🤖 AI Summary
This study addresses the challenge of localizing and identifying fine-grained, multi-region speech forgeries—such as word-level replacements—when the number and locations of manipulated segments are unknown. To this end, the authors introduce MIST, a multilingual dataset, and propose ISA, a backbone-agnostic iterative segmentation analysis framework. They also design SF1@τ, a temporal IoU–based evaluation metric that jointly accounts for the number of forged regions and boundary precision.
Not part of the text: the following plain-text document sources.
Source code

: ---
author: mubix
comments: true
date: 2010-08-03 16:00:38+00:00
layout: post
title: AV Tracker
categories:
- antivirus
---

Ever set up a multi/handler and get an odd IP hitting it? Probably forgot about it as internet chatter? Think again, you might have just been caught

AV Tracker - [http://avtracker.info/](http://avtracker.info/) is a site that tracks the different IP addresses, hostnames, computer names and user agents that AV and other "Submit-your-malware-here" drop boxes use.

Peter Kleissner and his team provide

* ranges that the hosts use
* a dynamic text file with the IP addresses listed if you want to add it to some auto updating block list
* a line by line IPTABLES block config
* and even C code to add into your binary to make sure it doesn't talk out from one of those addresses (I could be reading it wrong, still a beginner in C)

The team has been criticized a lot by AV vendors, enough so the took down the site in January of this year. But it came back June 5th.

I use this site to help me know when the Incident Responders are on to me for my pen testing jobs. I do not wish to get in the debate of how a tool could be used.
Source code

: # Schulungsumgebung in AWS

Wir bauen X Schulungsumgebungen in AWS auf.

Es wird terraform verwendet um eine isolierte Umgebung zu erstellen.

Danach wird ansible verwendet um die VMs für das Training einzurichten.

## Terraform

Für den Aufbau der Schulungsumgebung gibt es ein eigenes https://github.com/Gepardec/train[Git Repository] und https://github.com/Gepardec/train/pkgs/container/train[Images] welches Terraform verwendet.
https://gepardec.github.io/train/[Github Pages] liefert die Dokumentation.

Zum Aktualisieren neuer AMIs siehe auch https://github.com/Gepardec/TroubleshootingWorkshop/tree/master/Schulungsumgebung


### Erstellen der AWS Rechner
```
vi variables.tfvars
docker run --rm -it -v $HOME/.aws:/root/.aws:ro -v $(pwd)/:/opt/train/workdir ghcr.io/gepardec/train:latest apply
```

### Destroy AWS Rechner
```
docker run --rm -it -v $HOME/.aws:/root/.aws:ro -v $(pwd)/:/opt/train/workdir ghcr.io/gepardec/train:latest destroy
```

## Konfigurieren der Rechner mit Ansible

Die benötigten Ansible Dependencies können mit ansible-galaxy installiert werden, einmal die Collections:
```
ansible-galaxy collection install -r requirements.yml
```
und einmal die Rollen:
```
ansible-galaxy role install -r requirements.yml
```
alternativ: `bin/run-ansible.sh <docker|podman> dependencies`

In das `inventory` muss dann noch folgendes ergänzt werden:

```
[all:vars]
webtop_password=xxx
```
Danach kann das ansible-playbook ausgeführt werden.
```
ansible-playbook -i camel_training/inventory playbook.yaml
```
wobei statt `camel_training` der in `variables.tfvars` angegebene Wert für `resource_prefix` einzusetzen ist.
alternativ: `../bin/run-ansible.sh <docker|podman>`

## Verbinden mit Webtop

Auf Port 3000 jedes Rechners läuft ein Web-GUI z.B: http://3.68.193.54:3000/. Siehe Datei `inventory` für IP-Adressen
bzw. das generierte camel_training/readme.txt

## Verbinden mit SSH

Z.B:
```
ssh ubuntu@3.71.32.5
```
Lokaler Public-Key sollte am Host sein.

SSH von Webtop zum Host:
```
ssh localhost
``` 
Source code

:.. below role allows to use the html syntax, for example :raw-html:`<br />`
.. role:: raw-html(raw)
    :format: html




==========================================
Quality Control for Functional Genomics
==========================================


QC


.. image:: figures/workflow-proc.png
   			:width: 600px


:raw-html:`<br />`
Leveraging LLM-guided semantic substitution, neural voice cloning, and a coarse-to-fine sliding-window classification strategy, ISA achieves, for the first time, unsupervised localization of multi-region word-level forgeries without prior knowledge. Experiments reveal that existing deepfake detectors suffer significant performance degradation on MIST, whereas ISA accurately localizes multiple minute forged segments containing only 2–7% altered content, substantially outperforming non-iterative baselines.
📝 Abstract
Recent advances in voice cloning and text-to-speech synthesis have made partial speech manipulation - where an adversary replaces a few words within an utterance to alter its meaning while preserving the speaker's identity - an increasingly realistic threat. Existing audio deepfake detection benchmarks focus on utterance-level binary classification or single-region tampering, leaving a critical gap in detecting and localizing multiple inpainted segments whose count is unknown a priori. We address this gap with three contributions. First, we introduce MIST (Multiregion Inpainting Speech Tampering), a large-scale multilingual dataset spanning 6 languages with 1-3 independently inpainted word-level segments per utterance, generated via LLM-guided semantic replacement and neural voice cloning, with fake content constituting only 2-7% of each utterance. Second, we propose ISA (Iterative Segment Analysis), a backbone-agnostic framework that performs coarse-to-fine sliding-window classification with gap-tolerant region proposal and boundary refinement to recover all tampered regions without prior knowledge of their count. Third, we define SF1@tau, a segment-level F1 metric based on temporal IoU matching that jointly evaluates region count accuracy and localization precision. Zero-shot evaluation reveals that partial inpainting at word granularity remains unsolved by existing deepfake detectors: utterance-level classifiers trained on fully synthesized speech assign near zero fake probability to MIST utterances where only 2-7% of content is manipulated. ISA consistently outperforms non-iterative baselines in this challenging setting, and the dataset, code, and evaluation toolkit are publicly released.